The test has typically been described as containing the following factors, although some courts state the test differently:

  1. The extent to which the work performed is an integral part of the employer’s business;
  2. The worker’s opportunity for profit or loss depending on his or her managerial skill;
  3. The extent of the relative investments of the employer and the worker;
  4. Whether the work performed requires special skills and initiative;
  5. The permanency of the relationship; and
  6. The degree of control exercised or retained by the employer.

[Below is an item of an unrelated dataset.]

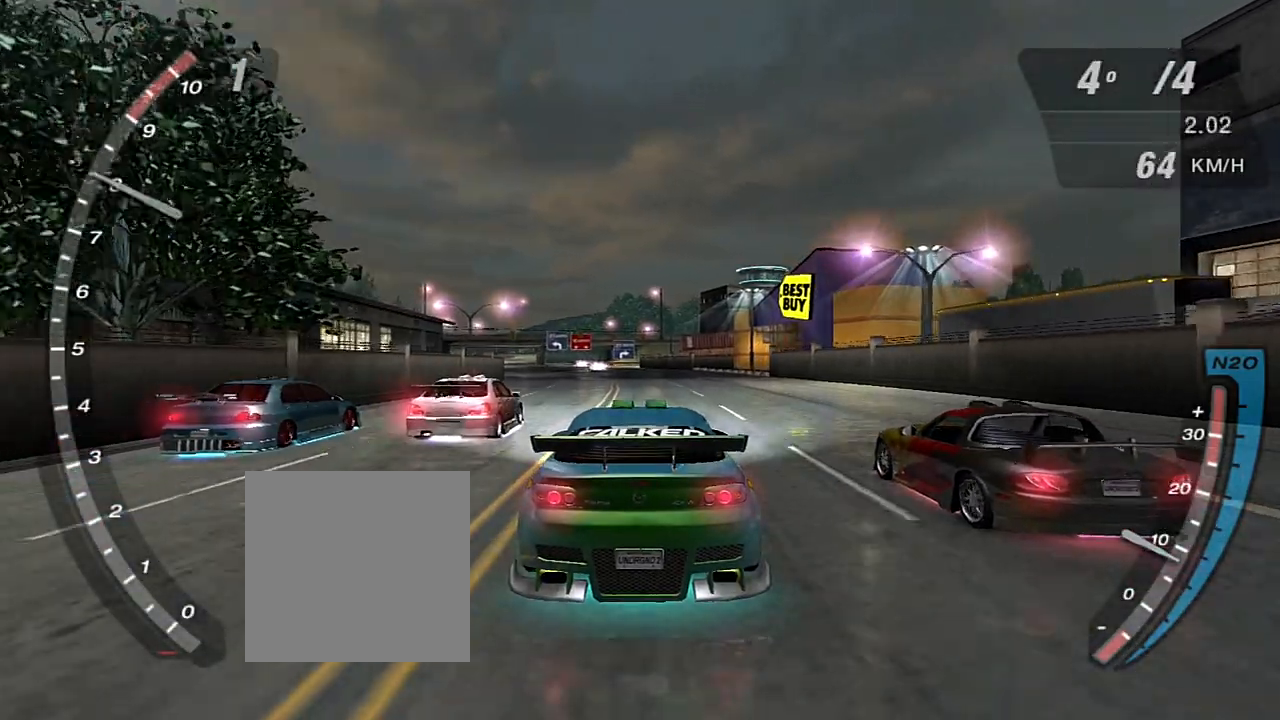
{"buttons": ["R2"], "left_stick": "center", "right_stick": "center", "events": [[234, "left_stick", "left"], [300, "R1", "down"], [367, "R1", "up"], [367, "left_stick", "center"]]}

These factors are to be considered as part of a balancing test, with no single factor assigned disproportionate weight and no single factor to be considered determinative of the outcome.  The DOL has advised that when enforcing the FLSA and FMLA, they will not consider the presence of a formal employment agreement in evaluating whether a worker is an independent contractor.

So what does all this mean to you?  If you work as an independent contractor, but your efforts are devoted to just one employer, you should take a closer look at the relationship.  If you are misclassified, you may be losing out on overtime pay and other important benefits.  For example, if you suffer a work-related injury and have not obtained workers compensation insurance, you could be stuck with medical bills and no paycheck.  If the company undergoes a reduction in workforce, you are likely to be the first to be let go, but the company will fight any effort to claim unemployment benefits.   If you become ill and need a leave of absence, you won’t be entitled to family medical leave.

The differences between an independent contractor and an employee are important and you should not just accept the contractor label without doing some investigation on your own.